Aide à l’Église en Détresse soutient le Venezuela
Le Venezuela frappé par de violents séismes: Aide à l’Église en Détresse fournit une aide d’urgence à l’Église locale.
Le Venezuela a été frappé le 24 juin 2026 par deux importants séismes de magnitude 7,2 et 7,5 survenus à moins d’une minute d’intervalle. Ces secousses ont causé des morts, des milliers de blessés et d’importants dégâts aux habitations, aux infrastructures et aux édifices religieux.
Les églises, les maisons paroissiales et les séminaires figurent parmi les bâtiments les plus touchés. Dans la capitale, Caracas, et dans la région côtière de La Guaira, plusieurs églises ont subi des dommages structurels ou se sont effondrées. Par ailleurs, nombre de ces bâtiments servent désormais de refuges d’urgence pour les familles qui n’osent ou ne peuvent pas rentrer chez elles.

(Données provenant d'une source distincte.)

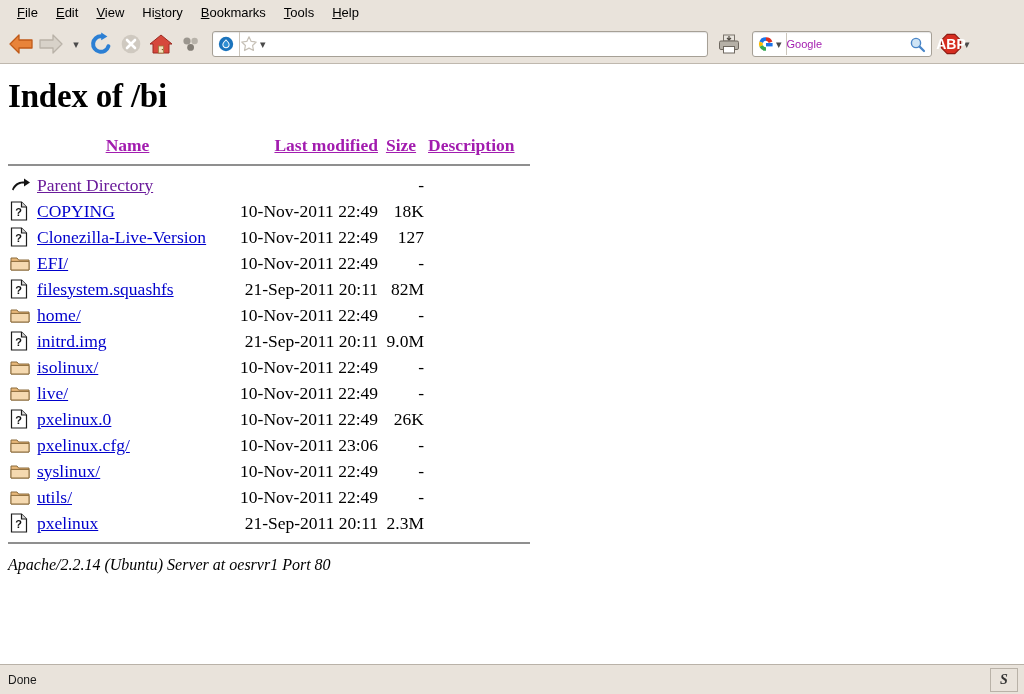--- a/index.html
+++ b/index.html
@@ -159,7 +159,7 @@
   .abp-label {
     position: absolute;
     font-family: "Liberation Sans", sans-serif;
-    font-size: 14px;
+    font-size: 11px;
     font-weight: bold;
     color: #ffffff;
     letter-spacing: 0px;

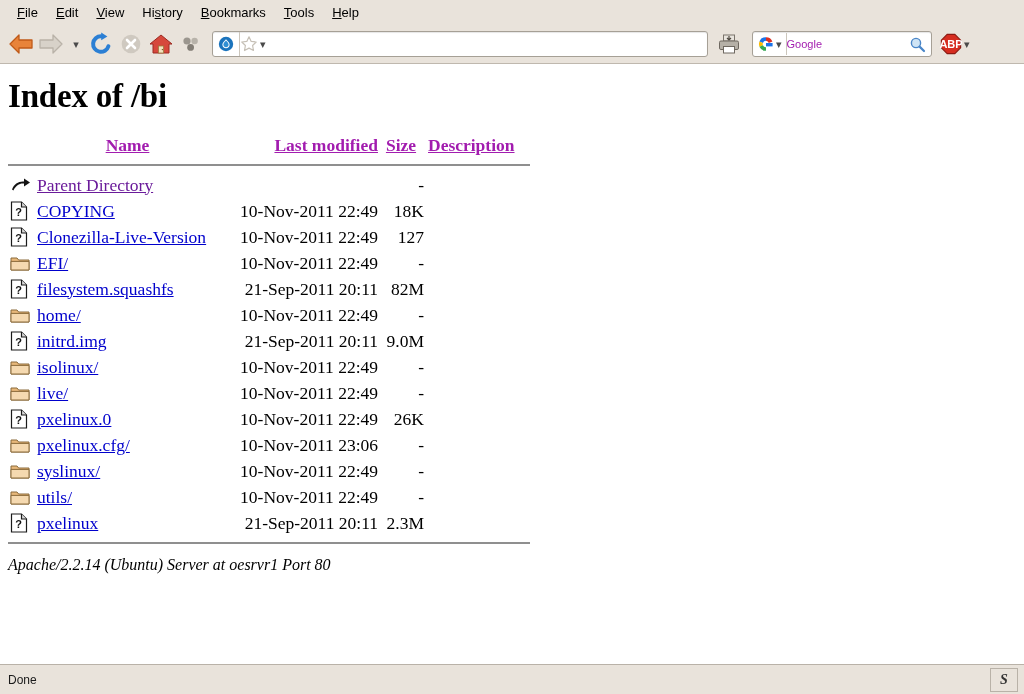--- a/index.html
+++ b/index.html
@@ -215,8 +215,7 @@
   .col-desc   { width: 106px; flex: none; white-space: nowrap; padding-left: 4px;}
 
   .hdr-link {
-    color: #a21caf;
-    text-decoration: underline;
+    color: #0f766e;
     font-weight: bold;
     cursor: pointer;
   }

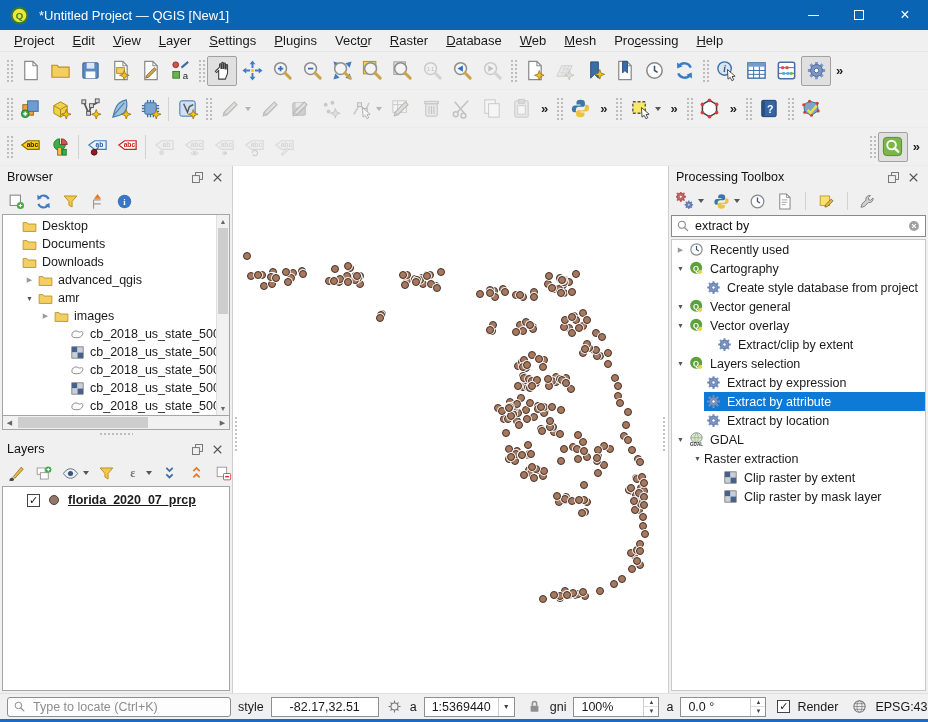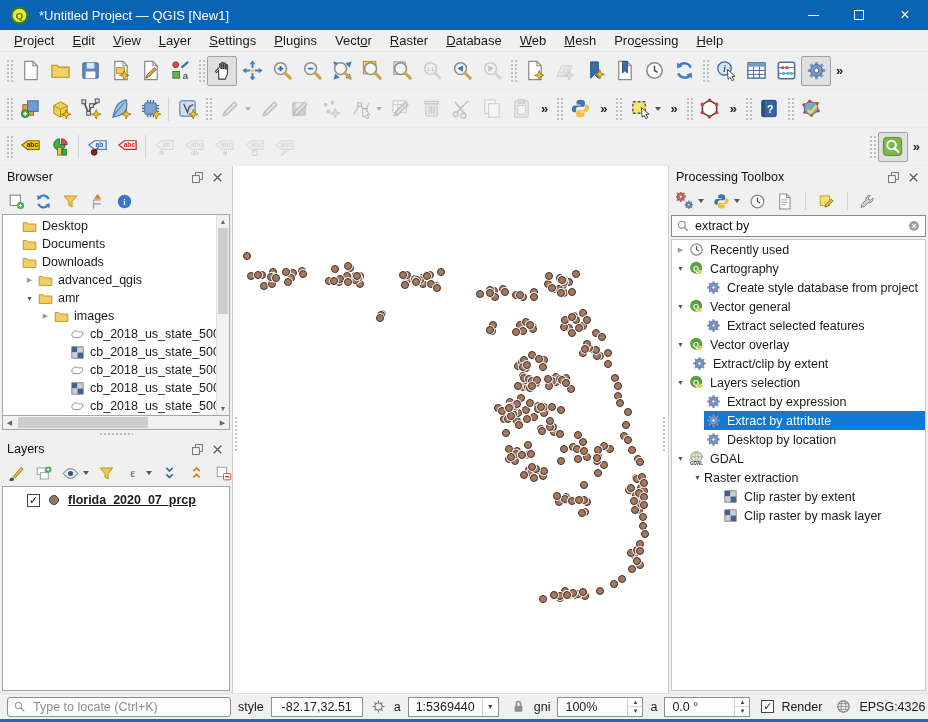--- a/index.html
+++ b/index.html
@@ -1366,23 +1366,6 @@
               <span>Vector general</span>
             </span>
           </div>
-          <div class="prow" style="padding-left: 19px;">
-            <span class="arr"></span>
-            <span class="rin">
-              <span class="ticon">
-                <svg class="svgic" viewBox="0 0 24 24">
-                  <g>
-                    <g stroke="#7b96c8" stroke-width="3">
-                      <path d="M12 3v18M3 12h18M5.6 5.6l12.8 12.8M18.4 5.6L5.6 18.4"></path>
-                    </g>
-                    <circle cx="12" cy="12" r="6.2" fill="#7b96c8" stroke="#51688f" stroke-width="1"></circle>
-                    <circle cx="12" cy="12" r="2.4" fill="#fff" stroke="#51688f"></circle>
-                  </g>
-                </svg>
-              </span>
-              <span>Extract selected features</span>
-            </span>
-          </div>
           <div class="prow" style="padding-left: 2px;">
             <span class="arr exp">▼</span>
             <span class="rin">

Églises effondrées et sauvetages miraculeux
L’archevêque Raúl Biord Castillo décrit la situation après sa visite dans les paroisses sinistrées: «À Ñauralí, le toit de la nef droite s’est effondré. À Pagüita, l’église et le presbytère se sont entièrement effondrés. Le prêtre a miraculeusement survécu.»

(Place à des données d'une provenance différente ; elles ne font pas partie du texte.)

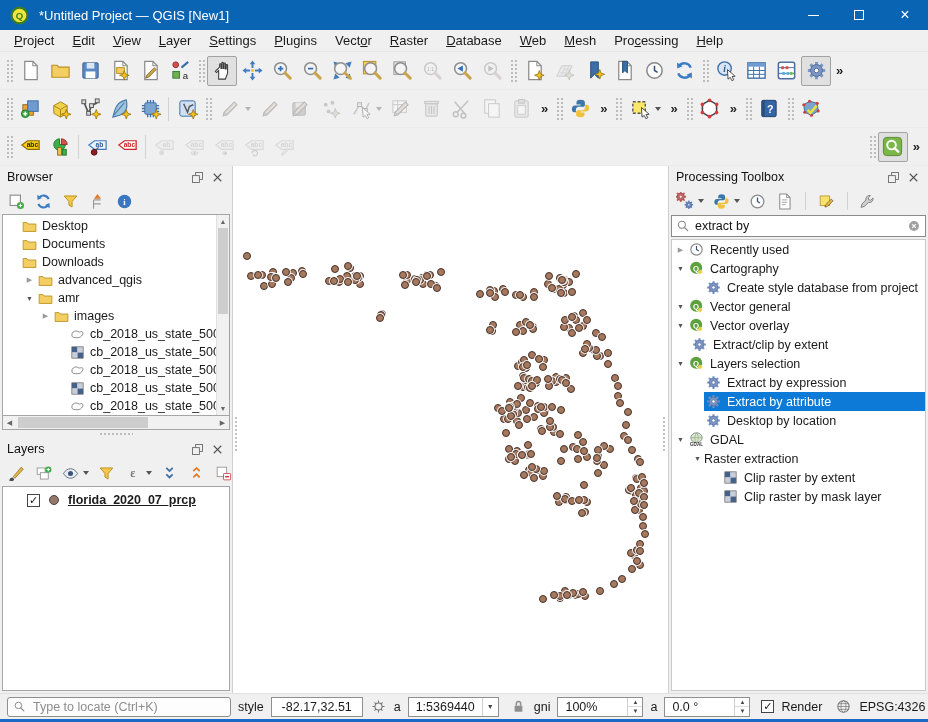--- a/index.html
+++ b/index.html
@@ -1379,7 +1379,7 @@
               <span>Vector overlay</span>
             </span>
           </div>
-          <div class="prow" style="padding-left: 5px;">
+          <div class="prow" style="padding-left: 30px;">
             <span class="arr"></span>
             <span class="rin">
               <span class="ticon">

À La Guaira, le séminaire diocésain a également été gravement endommagé, un projet que l’Aide à l’Église en Détresse soutient depuis des années. L’évêque Pablo González Pérez explique: «Nous n’avons plus d’électricité. Plusieurs murs se sont effondrés dans le séminaire. Nous sommes actuellement à l’extérieur, sur le parking d’un stade, en attendant les expertises. Deux bâtiments situés en face de nous se sont complètement effondrés.»
L’Église comme refuge
Malgré ses propres dégâts, l’Église a rapidement mobilisé son réseau d’aide. Les paroisses offrent un abri aux familles et Caritas coordonne les opérations de secours. Dans certains cas, la foi joue même un rôle direct dans le processus de guérison.
Le père Ignatio Caleya, de Petare, a vécu le tremblement de terre pendant une messe où l’assemblée était nombreuse: «Pendant la deuxième lecture, la terre s’est mise à trembler violemment. Tout le monde s’est précipité dehors, mais je n’ai pas interrompu la messe. Nous avons continué la célébration à l’extérieur.»
Ce qui a suivi était remarquable: des habitants fuyant leurs appartements et des patients d’un hôpital voisin se sont spontanément joints à la messe. «Ce qui avait commencé par la panique s’est transformé en un moment d’unité et de prière», a déclaré le prêtre.
Un autre prêtre de La Guaira vit la catastrophe de plein fouet. Tout en aidant quotidiennement ses paroissiens, il attend lui-même des nouvelles de ses proches disparus: «Plusieurs membres de ma famille sont toujours portés disparus, dont ma nièce de trois ans. Je sors dans la rue pour réconforter les gens, mais je partage la même peur que tant d’autres familles.»
Sa situation symbolise celle de milliers de familles qui espèrent encore avoir des nouvelles de leurs proches ensevelis sous les décombres.
Aide d’urgence et soutien financier
Aide à l’Église en Détresse a immédiatement débloqué 100 000 euros pour soutenir l’Église locale. Ces fonds serviront à l’aide d’urgence, à l’accompagnement pastoral et aux premières réparations.
Le rôle de l’Aide à l’Église en Détresse n’est pas de fournir directement de la nourriture, des couvertures ou toute autre aide humanitaire, mais d’aider l’Église locale à accueillir les sinistrés, à guider les personnes touchées et à répondre à cette situation d’urgence.
Luis Vildoso, responsable de projet d’ACN International pour le Venezuela: «L’Église reste auprès du peuple: elle réconforte les endeuillés, accompagne les familles à la recherche des disparus et ouvre ses portes à ceux qui ont tout perdu.»
Outre l’aide d’urgence, la reconstruction est déjà à l’étude afin que les communautés ecclésiales puissent continuer à remplir leur mission sur le long terme.
Appel à la prière et à la solidarité
Aide à l’Église en Détresse lance un appel mondial à la prière pour le Venezuela. L’organisation souligne que l’ampleur de la catastrophe n’est pas encore connue en raison des coupures d’électricité et des perturbations des communications.
L’archevêque Biord fait remarquer que le bilan humain aurait pu être bien plus lourd: «Heureusement, la catastrophe a eu lieu un jour férié. Si les écoles et les bureaux avaient été ouverts, il y aurait eu beaucoup plus de victimes.»
Tandis que les équipes de secours travaillent sans relâche, l’Église demeure un lieu central de refuge, de prière et d’espoir dans un pays à nouveau mis à rude épreuve.